I figured now is a perfect time to put together an at home workout equipment list for those of you who want to expand your home exercise options. While you can certainly get a great workout without owning equipment, these pieces will spice up your routine and dramatically increase the number of exercises you can do at home.
1. Exercise Bands
Exercise bands are a great piece of home workout equipment, while most you have one laying around, it makes sense to invest in new ones, with multiple resistance levels. Be sure to get bands with handles for increased comfort and exercise options. You can see a complete home workout (with photos showing proper form on each exercise) using only exercise bands, here.
2. Mini Bands
Exercise bands’ little brother, mini bands are a very efficient and cost effective way to bring resistance to a lot of lower body exercises. Place the band just above your knees to increase muscle fiber recruitment on squats and place the bands around the ankles to increase glute activation.
3. Medicine Ball
I love using medicine balls in my workouts- they are versatile and take up only a small amount of space. You can use them for pushup variations, squats, and to add resistance to crunches to name a few. I wrote a med ball only fat blasting circuit, give it a try!

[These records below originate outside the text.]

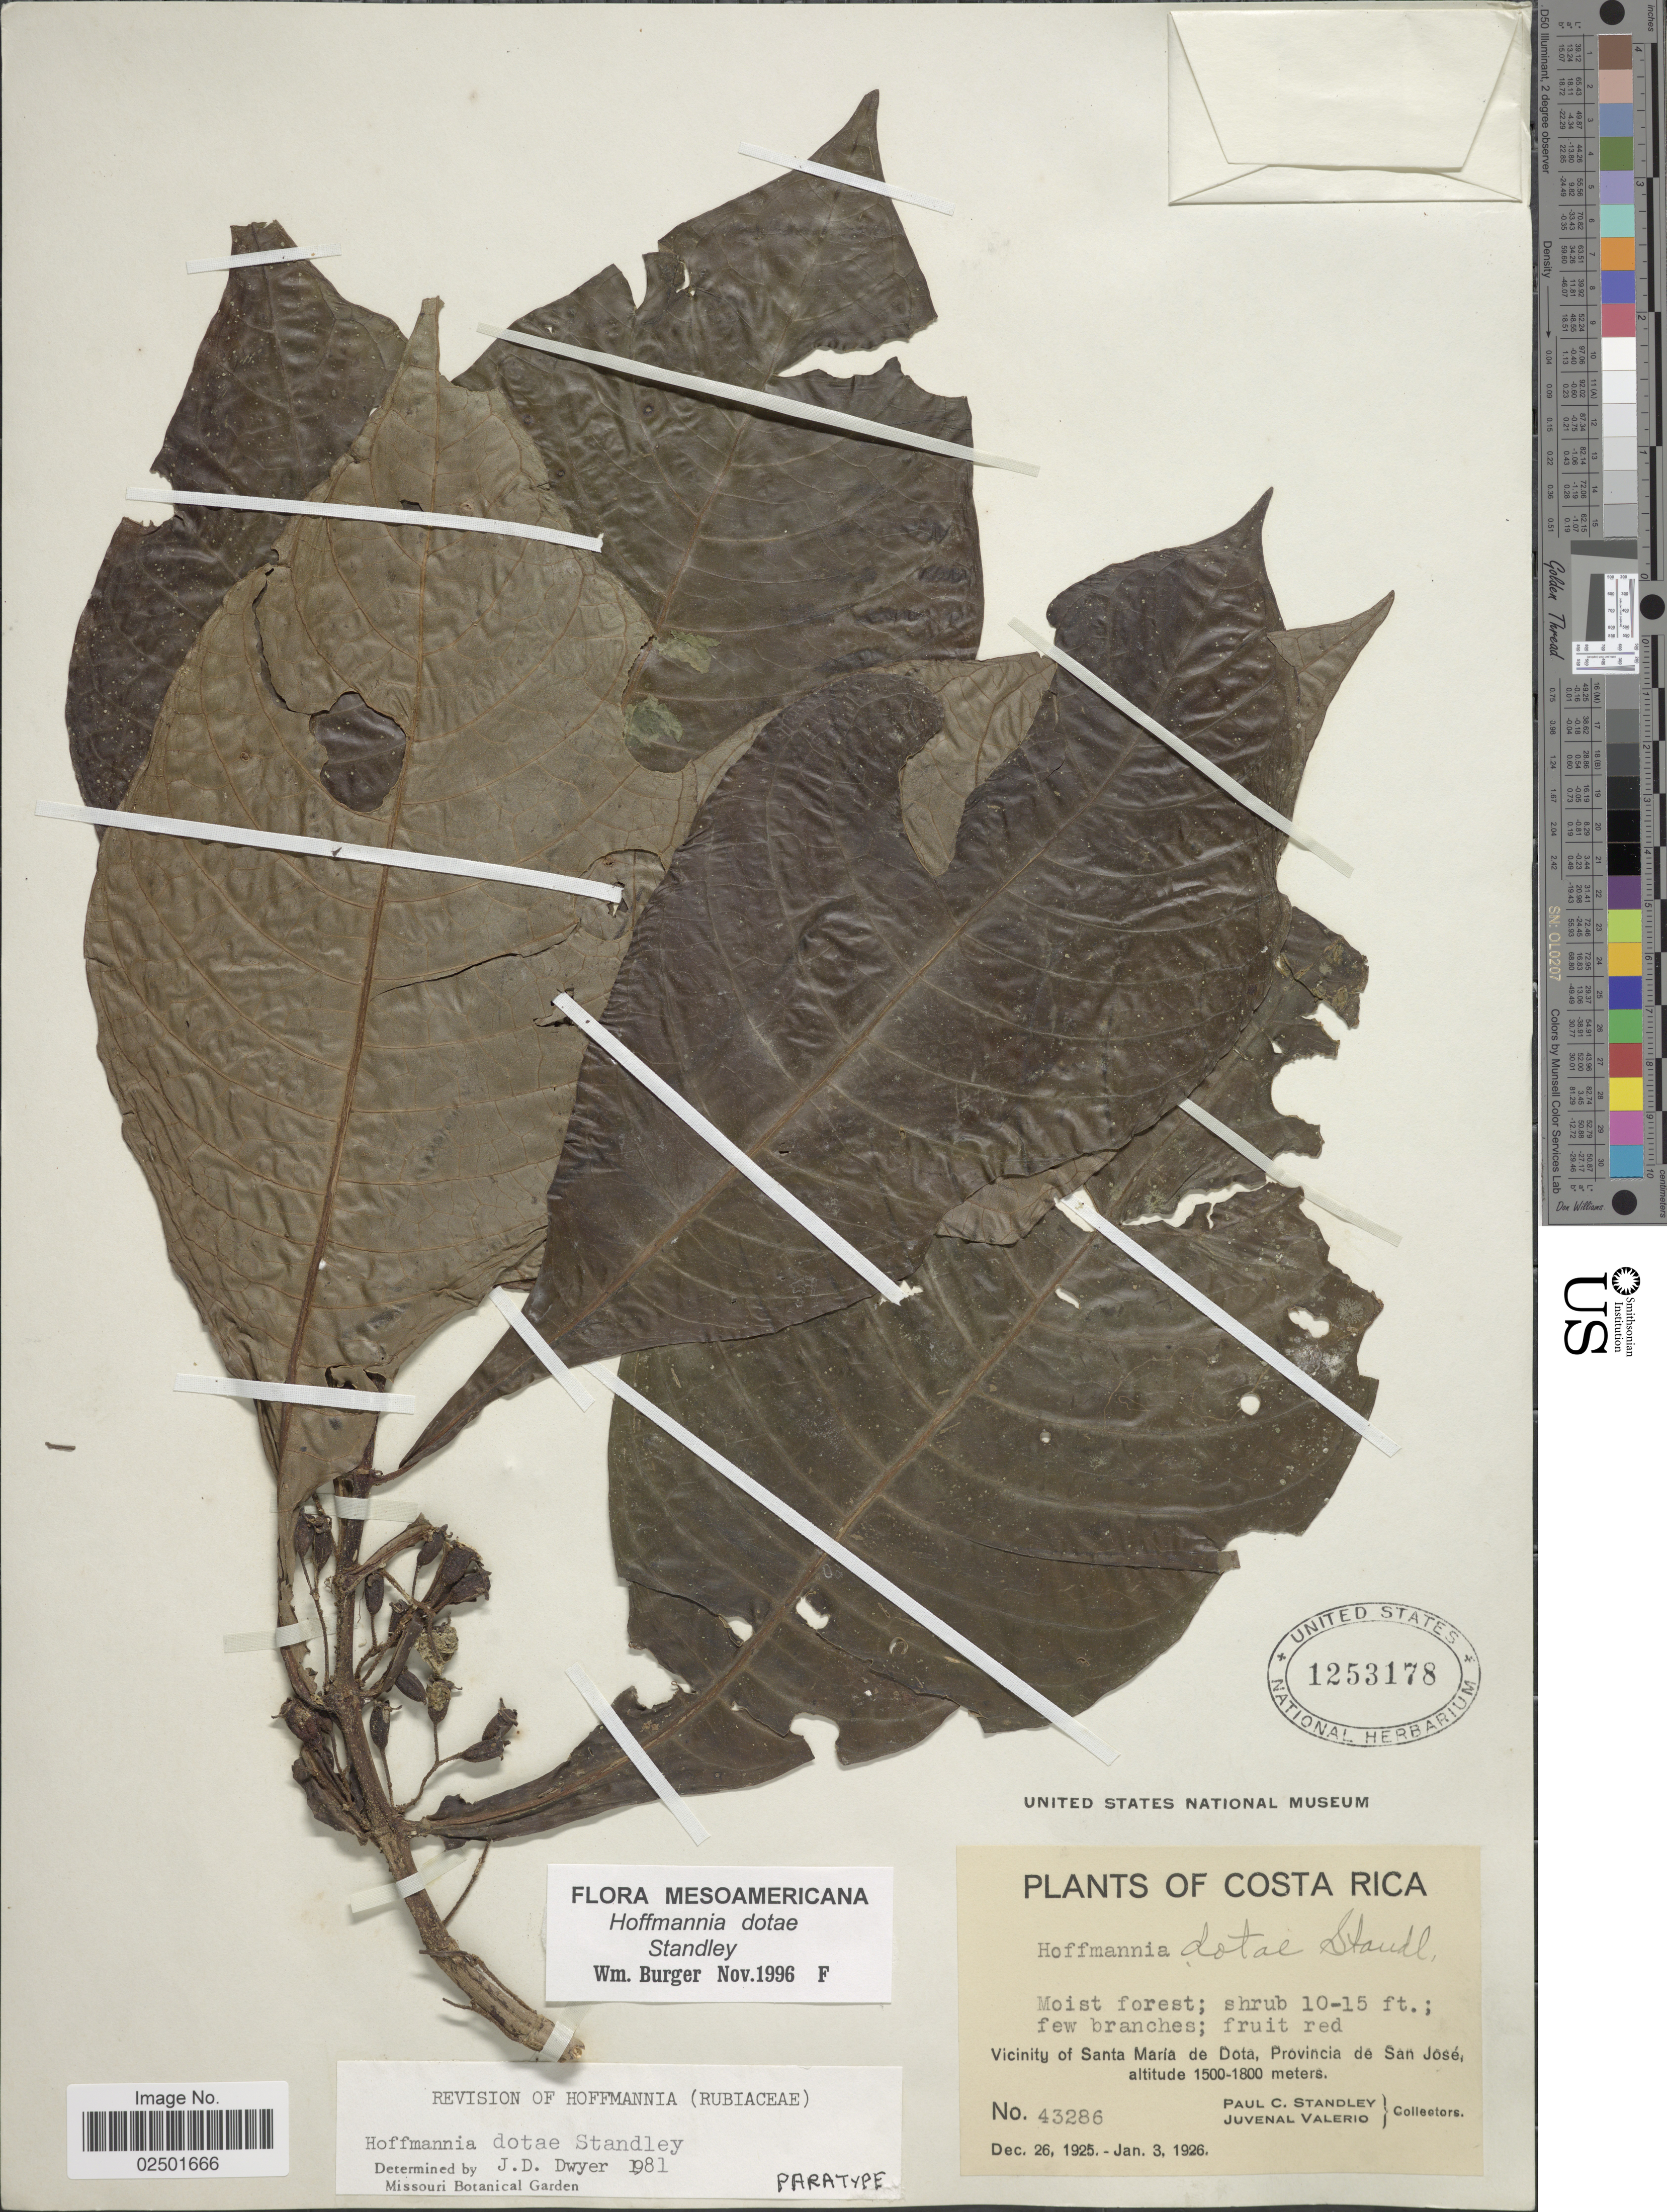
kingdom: Plantae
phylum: Tracheophyta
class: Magnoliopsida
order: Gentianales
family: Rubiaceae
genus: Hoffmannia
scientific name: Hoffmannia dotae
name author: Standl.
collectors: P. C. Standley & J. Valerio R.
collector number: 43286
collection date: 1925-12-26/1926-01-03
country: Costa Rica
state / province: San José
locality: Vicinity of Santa Maria de Dota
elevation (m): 1500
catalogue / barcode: US 1253178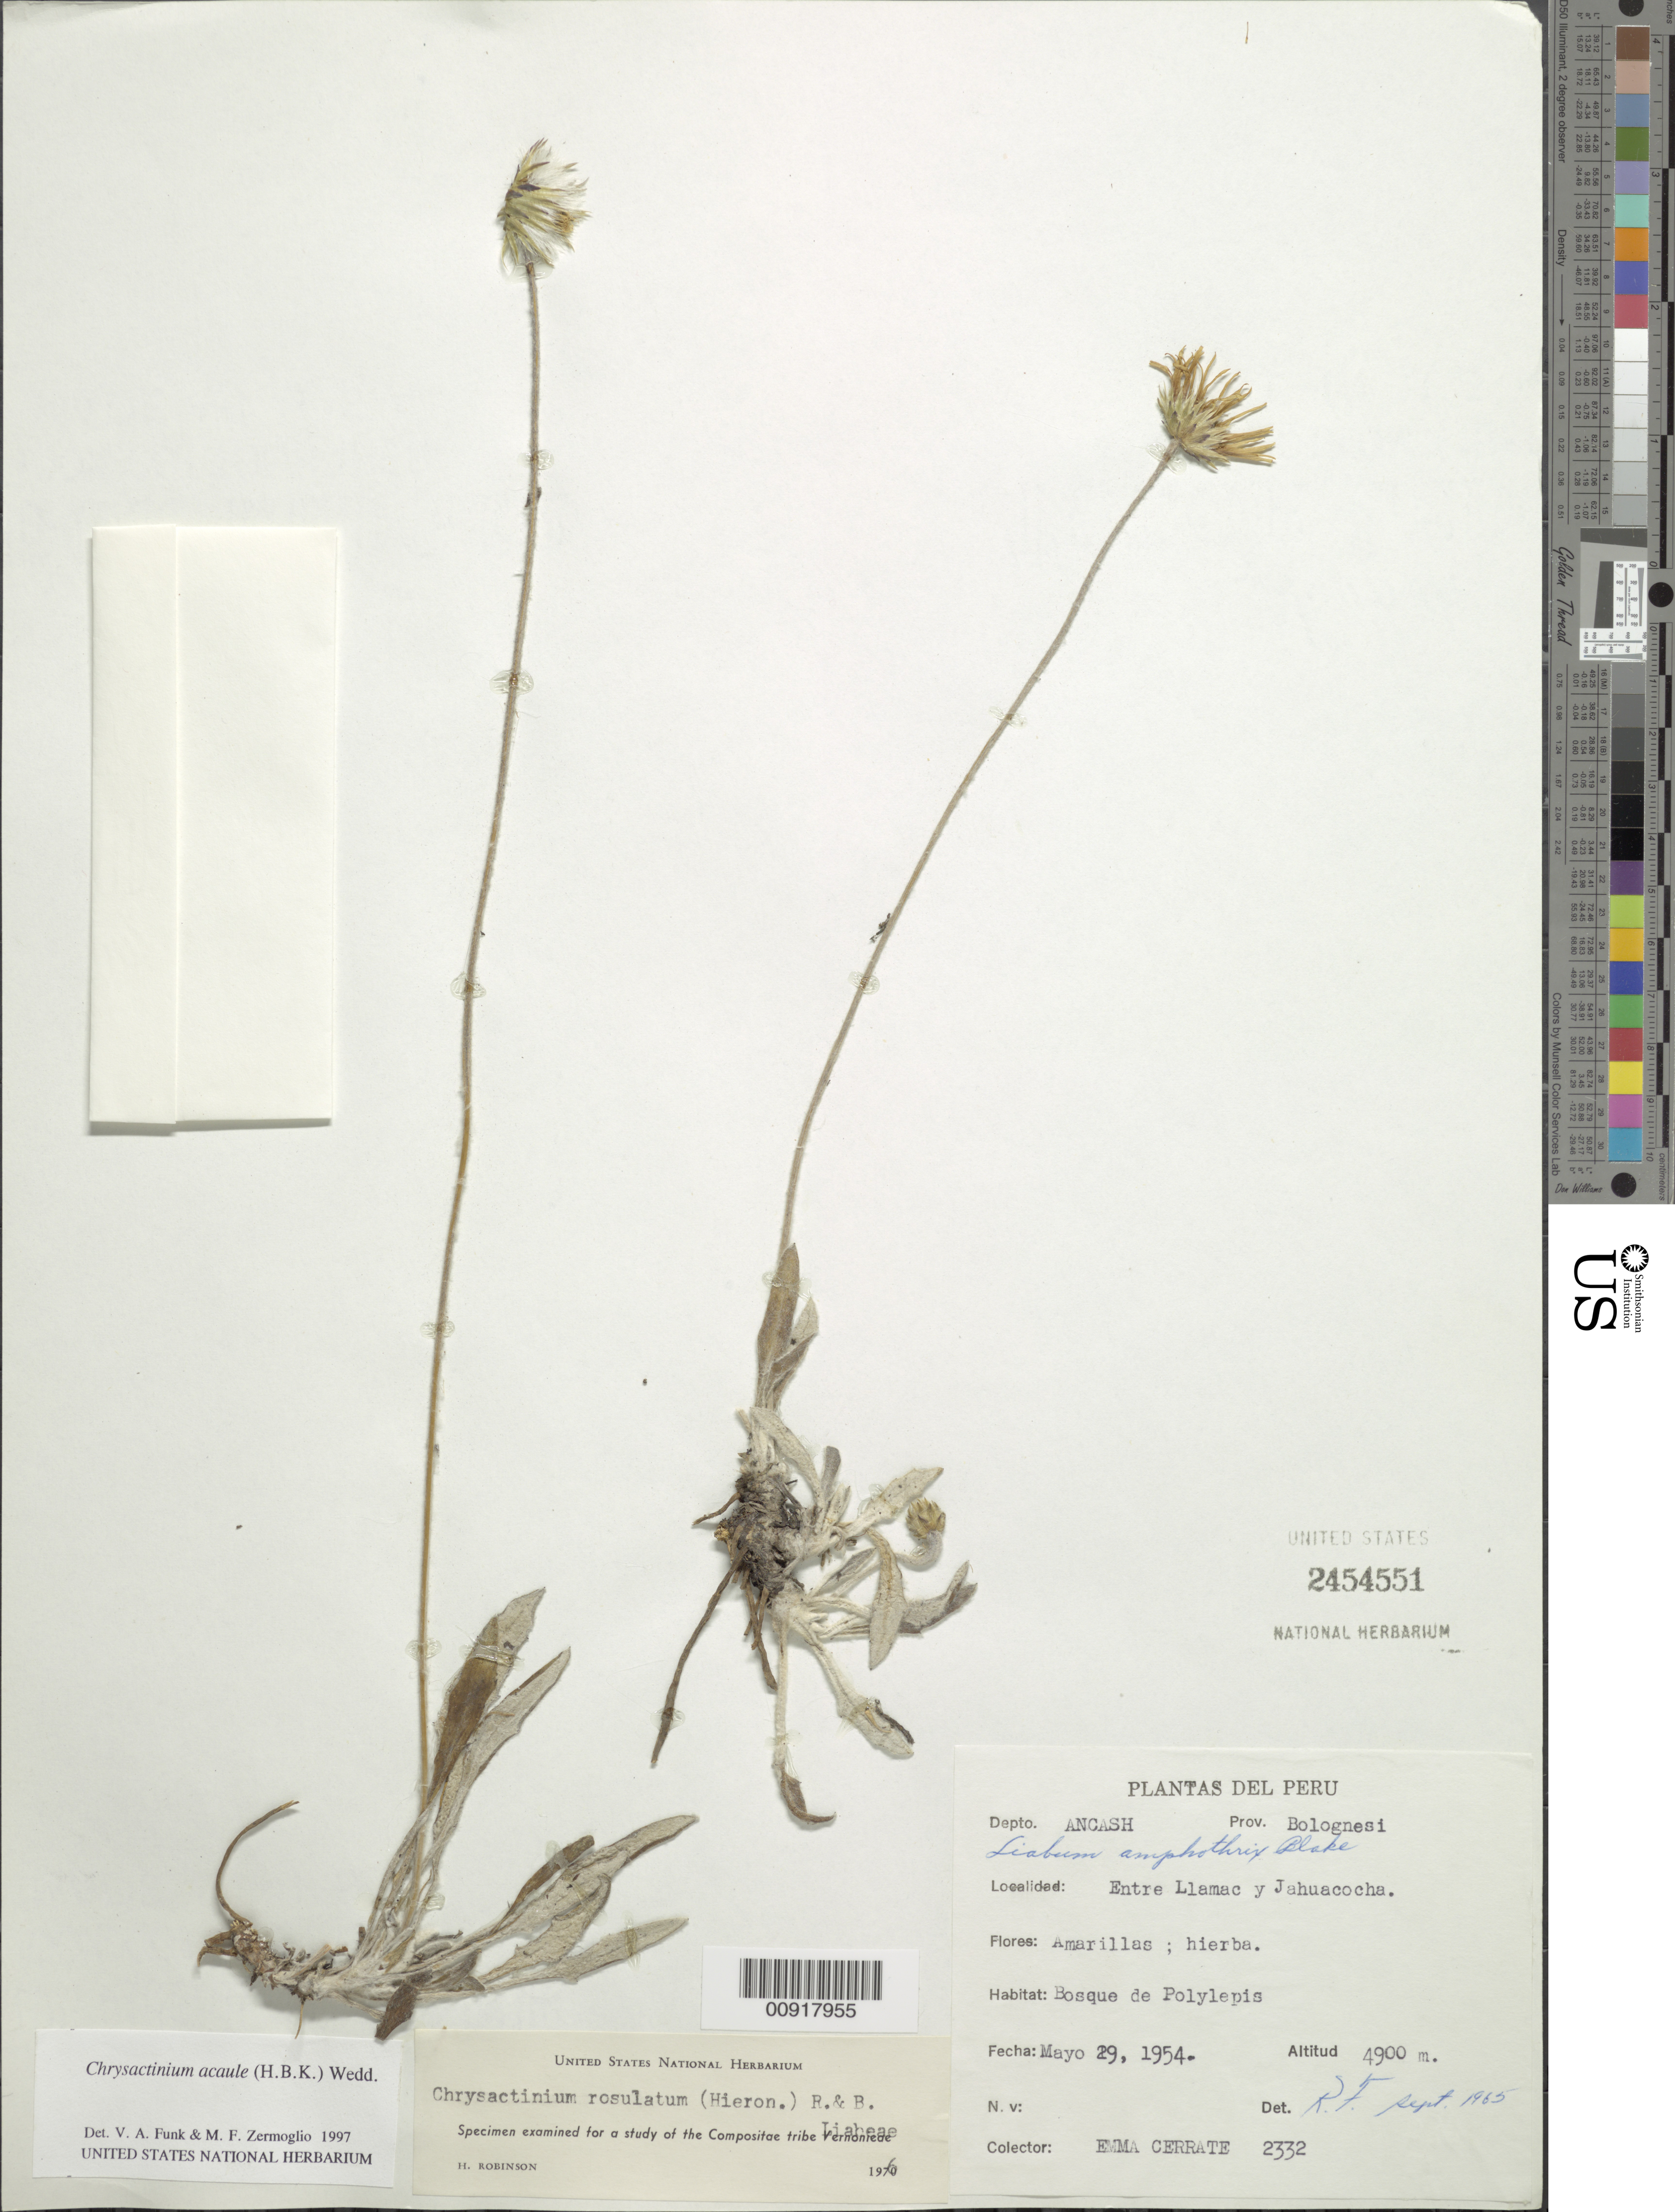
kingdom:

4. Pair of 10 pound or 25 pound Dumbbells
Depending on your fitness level or goals, choose either a 10 lb. pair or 25 lb. pair for maximum versatility. There are virtually endless options with a pair of dumbbells, get creative!
5. Jump Rope
A smart space-saving piece of home workout equipment- the jump rope is a great warmup or works well as part of a circuit. If you live in an apartment, it’s best to jump rope outdoors.
6. TRX/Gymnastic Rings
Suspension trainers like the TRX or gymnastic rings are the more expensive items on the list but deliver when it comes to the variety of exercises you can do and by taking up a very small amount of space. You can hang them over a sturdy door and work the whole body. Notable exercises are the inverted row, a TRX hamstrings leg curl, and TRX pushups, pictured here.
7. Foam Roller
Investing in a foam roller is a smart choice, quarantine or not. Regular foam rolling will increase blood flow to the muscles, helping recovery. It will also relieve tension in tight muscles, allowing for greater mobility.
8. Swiss Ball
The Swiss ball is an excellent choice for at home equipment because it is quiet and especially good for people with back issues. You can train the abdominals effectively by doing crunches on the Swiss ball or performing one of my favorites at the studio, a Swiss ball pass. Simply lay flat and pass the ball from your hands to between your feet, breathing out and contracting the abs each time the ball comes to the middle.
9. High Density Foam Ball
I am obsessed with this ball. This high density foam ball has the perfect hardness level to break up tough knots in the upper back or legs. I use it on myself and clients all the time. I find it much better than using a lacrosse ball, which is too hard and can be unnecessarily painful. Just like the foam roller, this will improve recovery and nip potential injuries in the bud.
10. Exercise Mat
A soft exercise mat turns any floor into a comfortable training surface for all floor exercises. If you are doing any amount of home workouts, it is a smart and sound investment.
11. Carpet Sliders
While placing hand towels under your shoes can turn a hardwood floor into a slick surface for exercises like mountain climbers, carpet sliders are a great simple piece of equipment. They are essentially a piece of plastic that turns carpets and even rubber flooring into a low friction surface which increases the amount and style of exercises you can do. An inexpensive and space efficient addition to any home workout space.